🤖 AI Summary
When AI capabilities surpass human cognitive thresholds, alignment methods relying on direct human evaluation—such as Supervised Fine-Tuning (SFT) and Reinforcement Learning from Human Feedback (RLHF)—become infeasible.
Method: We propose a recursive self-critique framework that, for the first time, adapts the “verification-easier-than-generation” principle to critique tasks. It enables supervision dimensionality reduction without direct human judgments via multi-layer decomposable critique (e.g., “critique of critique”).

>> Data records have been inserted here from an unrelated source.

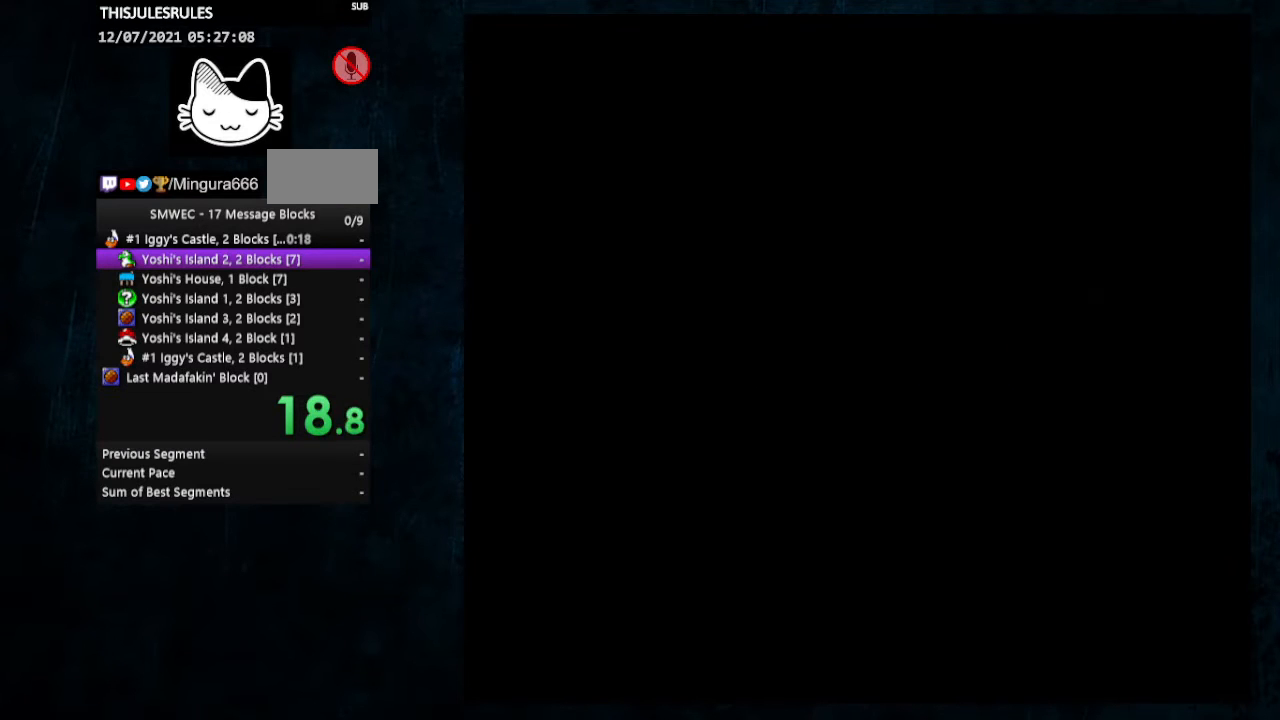
{"buttons": ["Y", "DPAD_RIGHT"], "events": []}
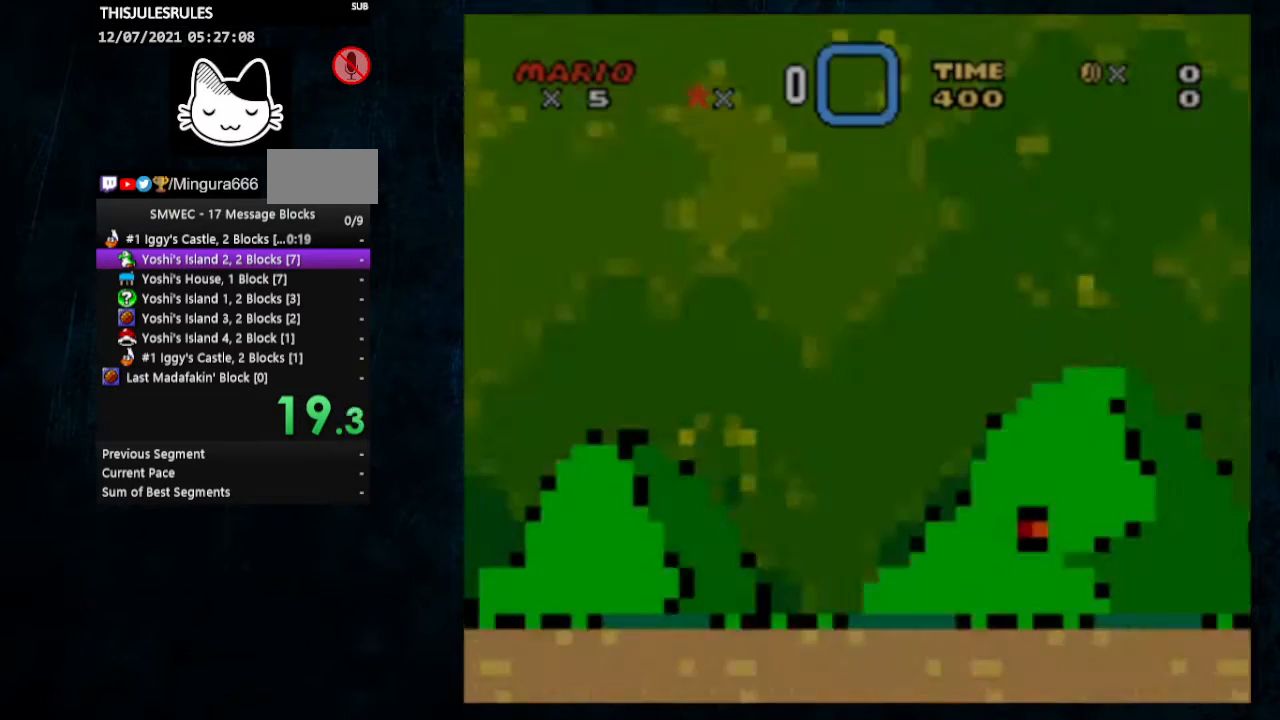
{"buttons": ["Y", "DPAD_RIGHT"], "events": []}
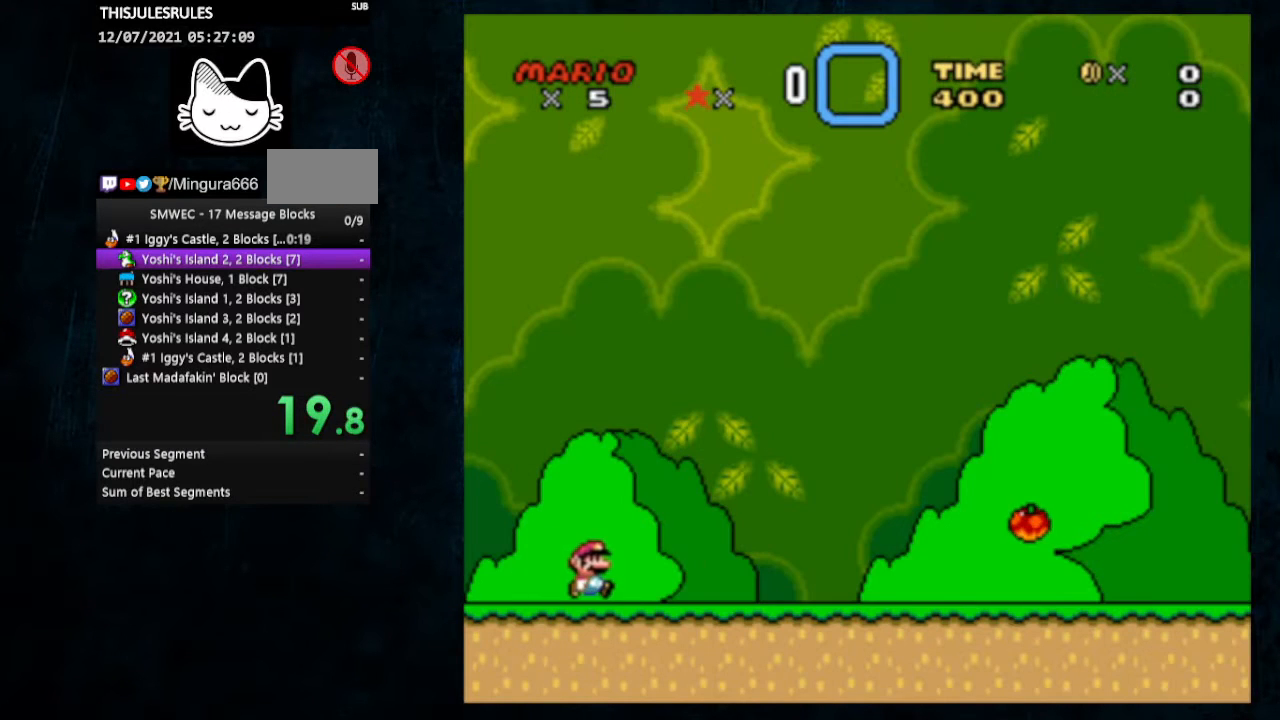
{"buttons": ["Y", "DPAD_RIGHT"], "events": []}
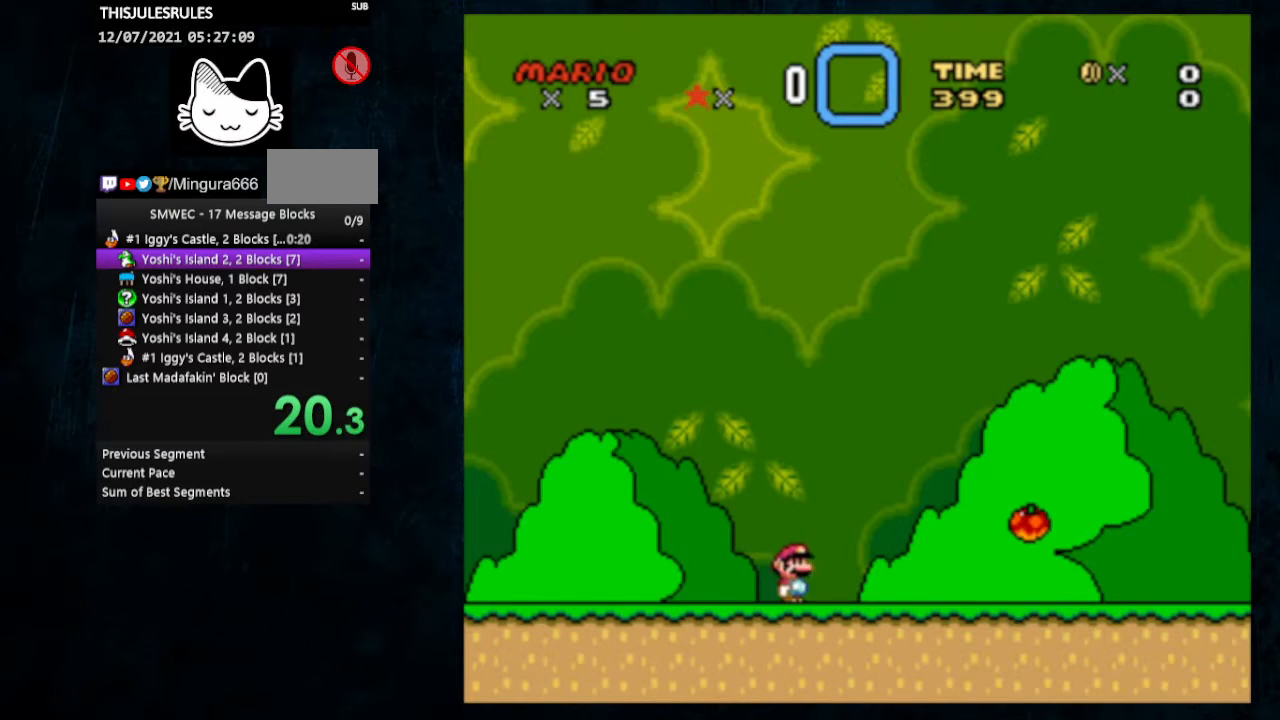
{"buttons": ["Y", "DPAD_RIGHT"], "events": []}
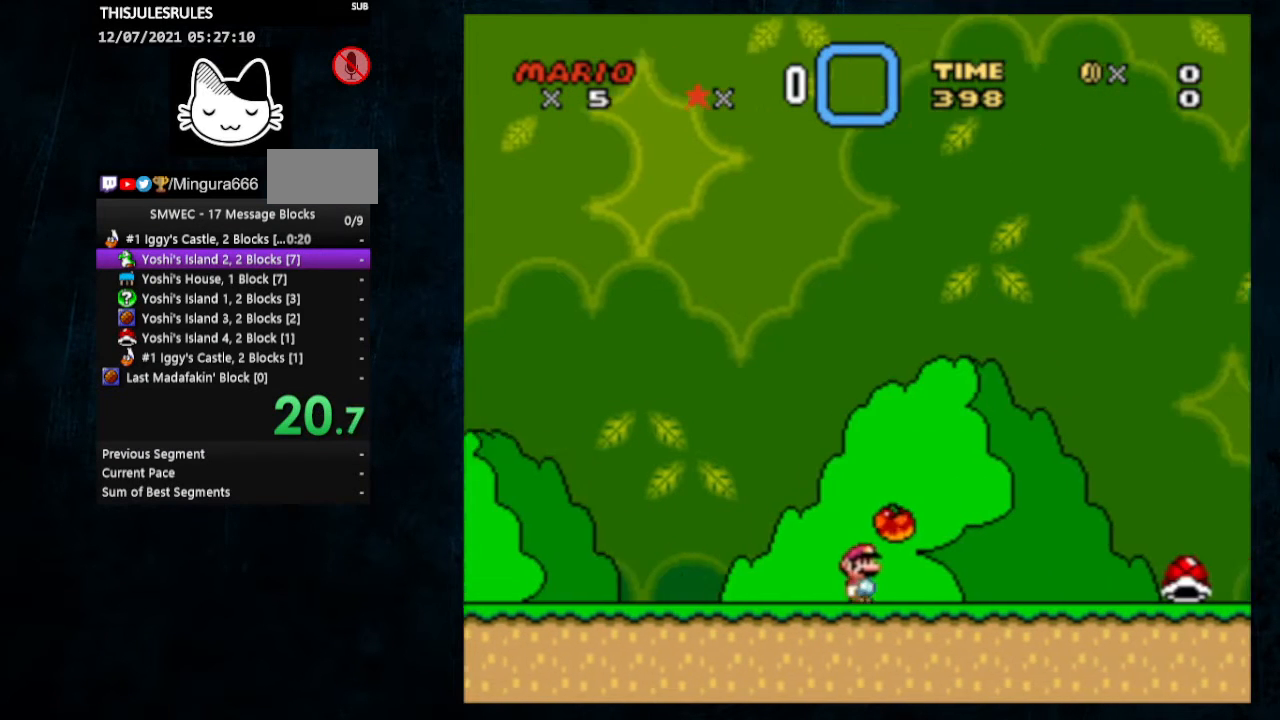
{"buttons": ["Y", "DPAD_RIGHT"], "events": [[267, "DPAD_UP", "down"], [400, "DPAD_UP", "up"]]}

Contribution: We formalize the core hypothesis that critique is recursively simplifiable. We design controlled comparative experiments across human-human, human-AI, and AI-AI settings, integrating multi-step automated critique chains with task-adaptive modeling. Empirical evaluation across diverse complex tasks demonstrates significant improvements in supervision feasibility and consistency. This work establishes the first empirically validated, scalable supervision paradigm for aligning superhuman AI systems.
📝 Abstract
As AI capabilities increasingly surpass human proficiency in complex tasks, current alignment techniques including SFT and RLHF face fundamental challenges in ensuring reliable oversight. These methods rely on direct human assessment and become untenable when AI outputs exceed human cognitive thresholds. In response to this challenge, we explore two hypotheses: (1) critique of critique can be easier than critique itself, extending the widely-accepted observation that verification is easier than generation to the critique domain, as critique itself is a specialized form of generation; (2) this difficulty relationship is recursively held, suggesting that when direct evaluation is infeasible, performing high-order critiques (e.g., critique of critique of critique) offers a more tractable supervision pathway. To examine these hypotheses, we perform Human-Human, Human-AI, and AI-AI experiments across multiple tasks. Our results demonstrate encouraging evidence supporting these hypotheses and suggest that recursive self-critiquing is a promising direction for scalable oversight.